Yesterday morning, my wife and I spotted a small, chunky bird in the mouth of the Columbia River. Bobbing in the gentle waves near shore, its shape and plumage immediately suggested that this loner was a murrelet, small members of the alcid family that breed on land but spend most of their lives at sea.
The marbled murrelet is the most common species to be found along the coasts of Washington and Oregon. Unlike most other sea birds, they are not colonial, often nesting well inland from the rugged shoreline. But our visitor had a mottled, light-gray face, with only a faint, dark stripe along the center of its crown; its body had dark-gray mottling, its feet and legs were black and its wings were dark gray with white streaking. Consulting the guide books, it seemed to be a Kittlitz's murrelet, an endangered sea bird that is found from Glacier Bay, Alaska, to Siberia; further research indicated that this species, which apparently nests on tundra along mountain glaciers, has not been observed south of Alaska.

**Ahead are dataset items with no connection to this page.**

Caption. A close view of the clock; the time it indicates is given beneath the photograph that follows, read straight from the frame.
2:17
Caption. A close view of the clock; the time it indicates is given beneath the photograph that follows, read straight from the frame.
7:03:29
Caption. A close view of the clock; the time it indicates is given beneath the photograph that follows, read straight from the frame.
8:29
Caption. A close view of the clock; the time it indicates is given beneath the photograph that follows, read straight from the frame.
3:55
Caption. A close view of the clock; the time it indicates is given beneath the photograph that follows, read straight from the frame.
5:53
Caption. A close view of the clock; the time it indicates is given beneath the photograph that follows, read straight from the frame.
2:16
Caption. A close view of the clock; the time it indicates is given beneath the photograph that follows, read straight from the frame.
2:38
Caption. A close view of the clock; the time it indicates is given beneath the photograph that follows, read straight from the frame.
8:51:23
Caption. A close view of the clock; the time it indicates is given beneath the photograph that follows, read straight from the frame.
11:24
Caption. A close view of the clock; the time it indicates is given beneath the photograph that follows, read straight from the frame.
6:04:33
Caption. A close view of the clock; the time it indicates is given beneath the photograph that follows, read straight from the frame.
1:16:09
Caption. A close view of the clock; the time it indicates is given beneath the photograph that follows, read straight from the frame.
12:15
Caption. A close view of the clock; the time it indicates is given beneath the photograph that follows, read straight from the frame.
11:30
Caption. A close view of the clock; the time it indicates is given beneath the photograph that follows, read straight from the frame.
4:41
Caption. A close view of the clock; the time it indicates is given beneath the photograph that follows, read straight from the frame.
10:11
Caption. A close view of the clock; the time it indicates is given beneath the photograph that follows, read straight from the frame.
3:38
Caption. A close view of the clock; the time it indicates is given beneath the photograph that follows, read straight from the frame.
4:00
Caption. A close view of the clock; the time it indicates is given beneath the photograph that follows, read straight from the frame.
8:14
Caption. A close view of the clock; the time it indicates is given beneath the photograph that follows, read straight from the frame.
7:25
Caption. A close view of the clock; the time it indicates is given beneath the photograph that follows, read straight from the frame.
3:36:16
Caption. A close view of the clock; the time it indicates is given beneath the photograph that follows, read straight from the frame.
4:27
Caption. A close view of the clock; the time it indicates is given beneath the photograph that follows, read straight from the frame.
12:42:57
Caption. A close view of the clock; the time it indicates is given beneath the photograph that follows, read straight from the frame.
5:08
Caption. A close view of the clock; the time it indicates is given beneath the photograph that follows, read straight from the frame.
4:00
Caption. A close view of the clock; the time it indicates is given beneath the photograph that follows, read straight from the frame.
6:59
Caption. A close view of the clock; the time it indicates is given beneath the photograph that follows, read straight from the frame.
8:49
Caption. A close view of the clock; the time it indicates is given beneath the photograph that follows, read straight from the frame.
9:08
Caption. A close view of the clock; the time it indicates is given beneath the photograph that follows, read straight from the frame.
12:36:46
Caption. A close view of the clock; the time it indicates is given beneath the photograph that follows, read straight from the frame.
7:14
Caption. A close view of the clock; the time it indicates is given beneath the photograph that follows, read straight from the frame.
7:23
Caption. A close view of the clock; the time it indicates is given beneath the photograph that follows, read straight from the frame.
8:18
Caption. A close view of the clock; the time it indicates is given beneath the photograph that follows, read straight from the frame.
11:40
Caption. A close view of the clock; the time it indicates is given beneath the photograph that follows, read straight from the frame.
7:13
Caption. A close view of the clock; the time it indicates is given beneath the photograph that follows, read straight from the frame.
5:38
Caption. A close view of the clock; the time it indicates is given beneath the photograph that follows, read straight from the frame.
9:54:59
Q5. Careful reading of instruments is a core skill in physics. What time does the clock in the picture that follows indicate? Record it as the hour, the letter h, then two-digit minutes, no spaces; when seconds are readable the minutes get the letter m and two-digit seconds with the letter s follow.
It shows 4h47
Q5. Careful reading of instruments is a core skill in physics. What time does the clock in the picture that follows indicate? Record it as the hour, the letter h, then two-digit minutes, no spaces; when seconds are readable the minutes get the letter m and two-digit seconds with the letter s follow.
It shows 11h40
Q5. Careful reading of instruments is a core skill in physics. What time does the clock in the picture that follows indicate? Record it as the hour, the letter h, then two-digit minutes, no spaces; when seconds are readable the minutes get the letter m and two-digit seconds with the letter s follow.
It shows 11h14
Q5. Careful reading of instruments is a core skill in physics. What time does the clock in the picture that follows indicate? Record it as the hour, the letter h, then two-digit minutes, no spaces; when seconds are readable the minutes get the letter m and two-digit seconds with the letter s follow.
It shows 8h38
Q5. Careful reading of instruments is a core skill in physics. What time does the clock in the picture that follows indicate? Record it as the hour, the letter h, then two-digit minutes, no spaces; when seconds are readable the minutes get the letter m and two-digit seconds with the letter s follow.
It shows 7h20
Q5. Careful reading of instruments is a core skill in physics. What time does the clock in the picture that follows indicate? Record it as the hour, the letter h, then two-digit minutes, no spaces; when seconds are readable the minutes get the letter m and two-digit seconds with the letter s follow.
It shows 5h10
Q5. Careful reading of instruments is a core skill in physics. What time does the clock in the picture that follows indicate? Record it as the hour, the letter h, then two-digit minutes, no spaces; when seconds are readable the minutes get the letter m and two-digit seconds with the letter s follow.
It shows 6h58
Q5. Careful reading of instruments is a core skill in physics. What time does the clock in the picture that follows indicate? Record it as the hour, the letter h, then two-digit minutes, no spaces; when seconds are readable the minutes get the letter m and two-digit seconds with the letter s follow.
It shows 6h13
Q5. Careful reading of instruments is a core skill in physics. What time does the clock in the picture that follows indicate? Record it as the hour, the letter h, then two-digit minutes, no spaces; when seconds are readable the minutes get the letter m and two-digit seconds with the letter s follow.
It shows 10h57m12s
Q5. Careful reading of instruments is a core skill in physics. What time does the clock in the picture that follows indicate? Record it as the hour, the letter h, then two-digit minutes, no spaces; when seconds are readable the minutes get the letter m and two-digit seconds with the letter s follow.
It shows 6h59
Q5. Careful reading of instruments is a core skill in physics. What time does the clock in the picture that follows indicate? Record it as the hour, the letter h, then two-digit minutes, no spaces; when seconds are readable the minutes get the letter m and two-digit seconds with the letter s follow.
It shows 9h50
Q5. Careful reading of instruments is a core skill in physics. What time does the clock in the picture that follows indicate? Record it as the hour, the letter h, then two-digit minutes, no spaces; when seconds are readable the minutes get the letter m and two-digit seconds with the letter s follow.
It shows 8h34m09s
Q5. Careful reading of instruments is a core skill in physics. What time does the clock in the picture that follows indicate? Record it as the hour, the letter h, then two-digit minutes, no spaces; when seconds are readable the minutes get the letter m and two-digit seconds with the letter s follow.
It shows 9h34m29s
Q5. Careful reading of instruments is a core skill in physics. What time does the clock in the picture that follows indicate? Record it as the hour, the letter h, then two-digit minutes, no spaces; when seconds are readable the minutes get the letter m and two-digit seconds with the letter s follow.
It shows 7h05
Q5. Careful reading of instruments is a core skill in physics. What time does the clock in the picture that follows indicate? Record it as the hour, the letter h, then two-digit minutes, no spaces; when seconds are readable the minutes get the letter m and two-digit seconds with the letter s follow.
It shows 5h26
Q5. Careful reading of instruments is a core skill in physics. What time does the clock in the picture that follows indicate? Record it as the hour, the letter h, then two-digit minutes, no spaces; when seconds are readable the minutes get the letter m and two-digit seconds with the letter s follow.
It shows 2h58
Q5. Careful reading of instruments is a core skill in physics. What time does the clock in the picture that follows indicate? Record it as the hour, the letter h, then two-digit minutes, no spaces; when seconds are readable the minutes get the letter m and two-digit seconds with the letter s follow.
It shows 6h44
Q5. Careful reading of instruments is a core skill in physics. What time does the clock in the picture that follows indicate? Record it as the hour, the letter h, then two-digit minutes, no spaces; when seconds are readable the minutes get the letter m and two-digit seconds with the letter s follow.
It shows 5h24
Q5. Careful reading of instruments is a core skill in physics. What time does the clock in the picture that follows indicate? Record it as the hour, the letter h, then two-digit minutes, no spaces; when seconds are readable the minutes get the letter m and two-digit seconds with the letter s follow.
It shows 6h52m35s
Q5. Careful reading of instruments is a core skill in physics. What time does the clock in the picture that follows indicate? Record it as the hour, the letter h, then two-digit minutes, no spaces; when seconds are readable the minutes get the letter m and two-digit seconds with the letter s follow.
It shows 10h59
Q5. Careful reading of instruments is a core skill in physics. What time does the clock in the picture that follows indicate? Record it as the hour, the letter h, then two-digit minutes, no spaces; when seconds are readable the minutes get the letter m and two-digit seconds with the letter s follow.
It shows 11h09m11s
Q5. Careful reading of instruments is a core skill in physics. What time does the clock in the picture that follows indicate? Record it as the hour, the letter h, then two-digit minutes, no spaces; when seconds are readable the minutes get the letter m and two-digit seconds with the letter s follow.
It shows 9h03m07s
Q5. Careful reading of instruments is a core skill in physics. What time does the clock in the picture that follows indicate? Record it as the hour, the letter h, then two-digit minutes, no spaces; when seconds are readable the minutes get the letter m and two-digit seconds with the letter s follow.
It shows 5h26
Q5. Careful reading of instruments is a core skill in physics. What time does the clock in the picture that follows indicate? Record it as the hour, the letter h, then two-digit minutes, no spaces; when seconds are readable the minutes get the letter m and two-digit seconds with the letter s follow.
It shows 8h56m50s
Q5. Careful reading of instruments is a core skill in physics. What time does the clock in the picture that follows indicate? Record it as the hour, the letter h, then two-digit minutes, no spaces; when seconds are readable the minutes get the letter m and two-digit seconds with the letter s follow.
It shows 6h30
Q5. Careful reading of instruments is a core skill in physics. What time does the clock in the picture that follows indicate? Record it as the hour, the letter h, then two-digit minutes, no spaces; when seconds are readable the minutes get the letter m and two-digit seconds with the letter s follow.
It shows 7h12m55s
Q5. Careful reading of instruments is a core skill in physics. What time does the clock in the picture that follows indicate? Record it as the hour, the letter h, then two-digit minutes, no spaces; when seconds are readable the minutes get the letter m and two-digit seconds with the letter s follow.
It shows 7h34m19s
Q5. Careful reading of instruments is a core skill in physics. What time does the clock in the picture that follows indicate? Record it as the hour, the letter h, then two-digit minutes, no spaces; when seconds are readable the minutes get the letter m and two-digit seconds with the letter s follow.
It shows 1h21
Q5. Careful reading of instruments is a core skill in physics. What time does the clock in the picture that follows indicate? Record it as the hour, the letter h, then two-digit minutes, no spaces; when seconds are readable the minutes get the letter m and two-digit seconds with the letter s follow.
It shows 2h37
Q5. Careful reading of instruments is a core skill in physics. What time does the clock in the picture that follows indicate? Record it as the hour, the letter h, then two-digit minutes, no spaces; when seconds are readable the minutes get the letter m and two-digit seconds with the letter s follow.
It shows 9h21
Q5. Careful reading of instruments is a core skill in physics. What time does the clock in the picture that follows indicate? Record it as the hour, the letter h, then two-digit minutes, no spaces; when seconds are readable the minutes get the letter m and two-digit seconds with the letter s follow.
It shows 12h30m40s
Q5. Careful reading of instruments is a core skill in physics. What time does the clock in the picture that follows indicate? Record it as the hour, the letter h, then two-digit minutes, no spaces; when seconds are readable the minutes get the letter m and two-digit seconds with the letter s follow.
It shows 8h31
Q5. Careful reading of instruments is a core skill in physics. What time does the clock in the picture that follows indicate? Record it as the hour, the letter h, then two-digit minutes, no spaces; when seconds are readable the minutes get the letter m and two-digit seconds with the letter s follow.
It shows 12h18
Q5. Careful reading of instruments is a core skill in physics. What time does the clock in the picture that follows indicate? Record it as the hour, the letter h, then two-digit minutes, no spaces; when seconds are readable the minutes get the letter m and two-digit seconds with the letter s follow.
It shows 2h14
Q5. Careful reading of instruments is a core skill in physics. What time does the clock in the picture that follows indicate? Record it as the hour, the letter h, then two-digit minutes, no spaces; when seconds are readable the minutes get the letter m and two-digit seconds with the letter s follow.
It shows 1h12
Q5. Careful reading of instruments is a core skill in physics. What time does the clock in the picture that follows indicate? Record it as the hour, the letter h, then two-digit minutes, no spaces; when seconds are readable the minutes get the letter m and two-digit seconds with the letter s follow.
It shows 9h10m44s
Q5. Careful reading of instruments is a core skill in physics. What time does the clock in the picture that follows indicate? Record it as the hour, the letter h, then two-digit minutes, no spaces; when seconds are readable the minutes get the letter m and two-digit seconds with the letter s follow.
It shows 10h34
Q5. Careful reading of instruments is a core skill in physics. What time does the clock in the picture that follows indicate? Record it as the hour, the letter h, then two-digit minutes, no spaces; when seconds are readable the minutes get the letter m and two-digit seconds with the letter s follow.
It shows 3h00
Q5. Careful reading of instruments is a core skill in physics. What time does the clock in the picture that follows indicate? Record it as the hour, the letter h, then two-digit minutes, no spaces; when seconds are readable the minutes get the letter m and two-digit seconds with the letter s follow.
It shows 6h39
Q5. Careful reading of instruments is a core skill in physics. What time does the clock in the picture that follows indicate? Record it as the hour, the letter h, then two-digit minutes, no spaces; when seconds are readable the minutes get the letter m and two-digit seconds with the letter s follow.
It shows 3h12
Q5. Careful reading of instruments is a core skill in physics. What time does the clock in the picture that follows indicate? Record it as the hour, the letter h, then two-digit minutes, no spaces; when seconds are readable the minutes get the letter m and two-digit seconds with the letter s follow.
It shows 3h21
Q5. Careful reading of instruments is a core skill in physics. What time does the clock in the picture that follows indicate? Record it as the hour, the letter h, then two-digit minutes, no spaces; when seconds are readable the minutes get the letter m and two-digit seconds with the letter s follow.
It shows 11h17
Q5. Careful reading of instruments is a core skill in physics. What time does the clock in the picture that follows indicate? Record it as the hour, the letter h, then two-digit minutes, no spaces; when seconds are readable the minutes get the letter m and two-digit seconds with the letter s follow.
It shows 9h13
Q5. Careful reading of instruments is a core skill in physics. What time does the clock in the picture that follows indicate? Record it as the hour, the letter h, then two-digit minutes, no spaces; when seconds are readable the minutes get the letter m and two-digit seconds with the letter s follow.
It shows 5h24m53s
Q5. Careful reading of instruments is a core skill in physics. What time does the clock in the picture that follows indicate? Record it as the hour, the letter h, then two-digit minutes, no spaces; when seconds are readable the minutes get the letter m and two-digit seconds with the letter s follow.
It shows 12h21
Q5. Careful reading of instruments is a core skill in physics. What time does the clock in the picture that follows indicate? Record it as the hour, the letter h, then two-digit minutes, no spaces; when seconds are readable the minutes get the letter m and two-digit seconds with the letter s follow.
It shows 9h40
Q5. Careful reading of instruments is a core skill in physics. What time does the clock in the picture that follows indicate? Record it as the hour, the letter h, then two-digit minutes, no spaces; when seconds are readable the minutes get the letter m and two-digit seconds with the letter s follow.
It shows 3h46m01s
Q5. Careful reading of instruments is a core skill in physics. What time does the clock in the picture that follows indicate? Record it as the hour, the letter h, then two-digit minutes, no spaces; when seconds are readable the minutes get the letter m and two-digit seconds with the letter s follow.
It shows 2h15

Did we stumble on a wayward, juvenile Kittlitz's murrelet or was our discovery a case of mistaken identity? In the course of researching this blog, I have learned that little is known about the true range of this small sea bird; perhaps some individuals winter further to the south than currently documented. Then again, perhaps the Columbia River bird was merely a genetic variant of a more common murrelet species. Nature always keeps us guessing.